What’s Jagged Intelligence, Really?
Why Your Super-Smart Chatbot Thinks 9.11 > 9.9
Imagine you hire someone for a job. In the interview, they solve a ridiculously hard puzzle that stumps everyone else. You are impressed and you are excited that you have managed to hire someone who is just brilliant.
Then on day one, you ask them to count the chairs in the conference room. They say 14. You count. There’s 17. You ask again. They say 15. What?
That’s jagged intelligence. Being weirdly superhuman at hard stuff while failing spectacularly at easy stuff.
That’s AI right now.
Why Does This Happen?
Here’s the thing most people miss. AI doesn’t actually understand anything. It’s not thinking. It’s pattern-matching at an insane scale.
LLM’s have consumed the internet. Billions of documents. When you ask them something, they are essentially asking themselves: “Based on everything I’ve seen, what typically comes next?”
When the pattern is common? They nail it. Complex code, creative writing, summarizing research etc, all heavily represented in training data. Lots of examples to learn from.
But counting letters in “strawberry”? Nobody writes essays about that. There’s no rich pattern to exploit. So the model just... guesses. Badly.
The Examples That Make It Click
Let’s get concrete.
Is 9.11 greater than 9.9? Humans instantly know 9.9 is bigger. But AI sees these as strings of characters, not numbers with meaning. “9.11” has more digits after the decimal. Pattern-wise, that might signal “bigger.” Wrong conclusion, but you can see how it got there.
The tic-tac-toe mess. You’d think AI would crush a simple game, right? Sometimes it makes illegal moves. Puts an X where there’s already an O. Why? Because it’s not actually playing the game. It’s generating text that looks like a tic-tac-toe move. Subtle but crucial difference.
The Radar Chart Mental Model
Karpathy gave us a perfect visual for this.
Imagine a radar chart where each spoke represents a different skill. For humans, the shape is roughly circular. Maybe lumpy in places, but correlated. Good at advanced math? Probably fine at basic arithmetic too.
For AI? The chart looks like a sea urchin. Spikes shooting out in random directions. Superhuman here, embarrassingly bad there. No correlation between adjacent skills.
That’s the “jagged” part. The intelligence profile isn’t smooth.
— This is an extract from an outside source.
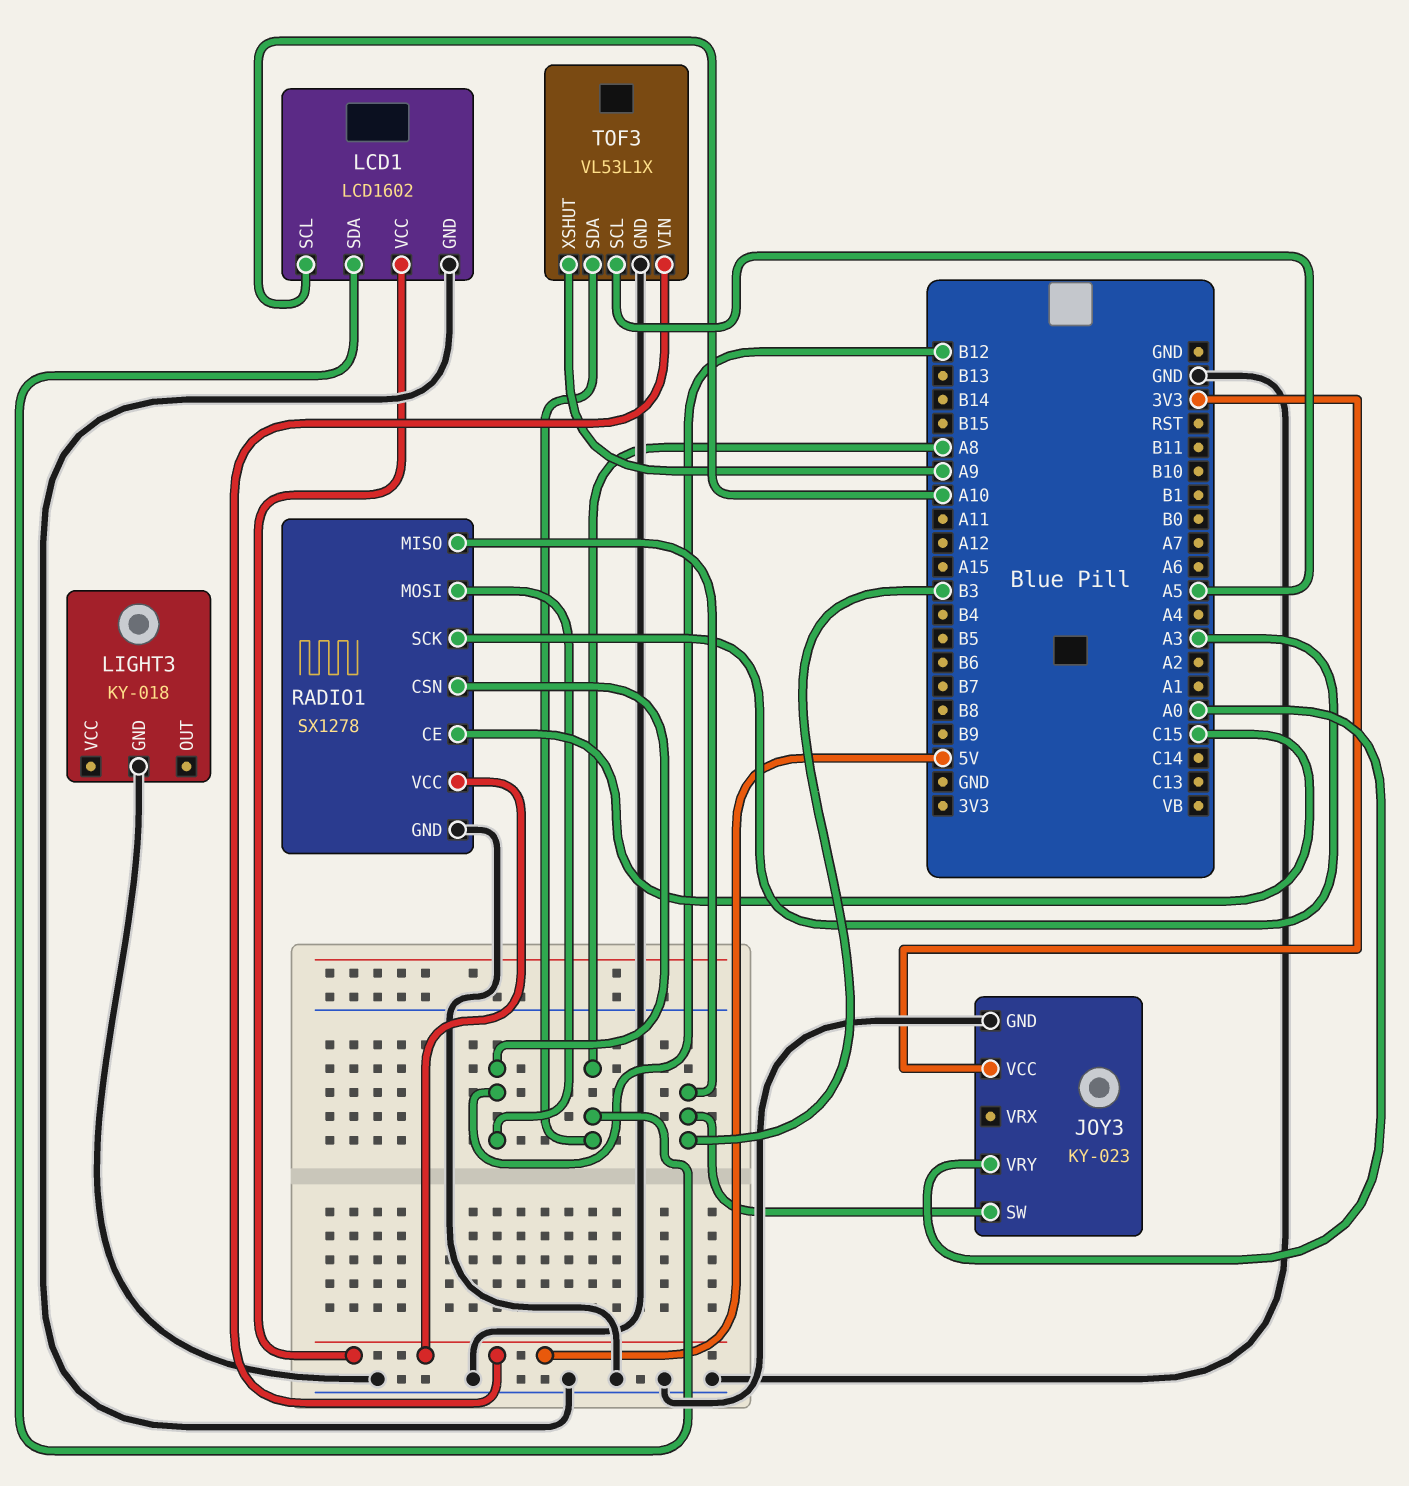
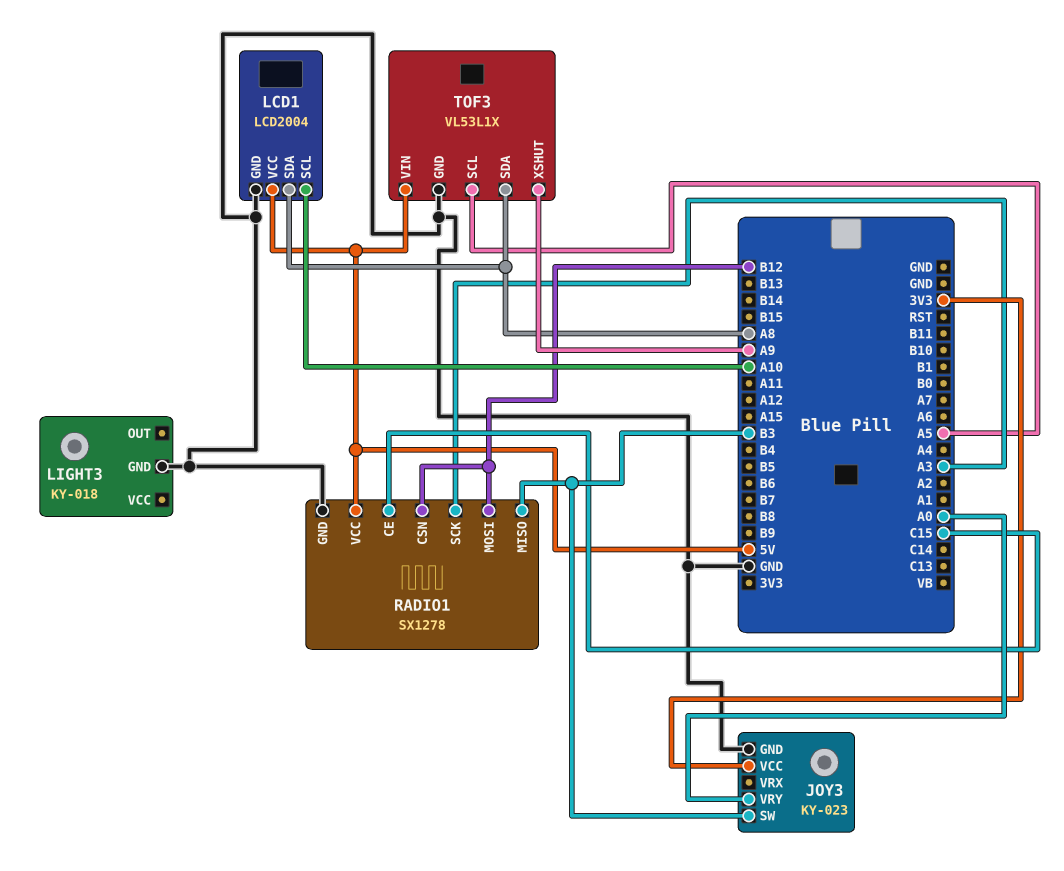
LCD1: LCD1602 -> LCD2004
It’s spiky and unpredictable.
Why Should Anyone Care?
Here’s where it gets real.
If you’re using AI to write marketing copy, jagged intelligence is fine. Worst case, you get a weird sentence and fix it.
But what about medical diagnosis? Legal analysis? Self-driving cars? Loan approvals?
In those contexts, you need consistent reliability. Not “brilliant 97% of the time, catastrophically wrong 3%.” That 3% might be the moment someone’s life depends on it.
For businesses deploying AI, this creates a trust gap. You can’t just plug it in and walk away. You need guardrails. Validation layers. Human oversight. The spikiness means you’re never quite sure when it’ll fail.
So What’s Being Done About It?
Good news and bad news.
Good news: People are actively working on this. We’re seeing hybrid systems that combine learning with hard-coded rules. Models that can verify their own outputs. Training techniques that build better “self-knowledge” so the AI knows what it doesn’t know.
Sundar Pichai calls this the “AJI phase” - Artificial Jagged Intelligence. A transitional period before we get to something smoother and more reliable.
Bad news: It’s not clear that just scaling up fixes this. Bigger models still make the same weird mistakes. The fundamental issue is that pattern-matching isn’t reasoning. Until we crack that, the jags stay.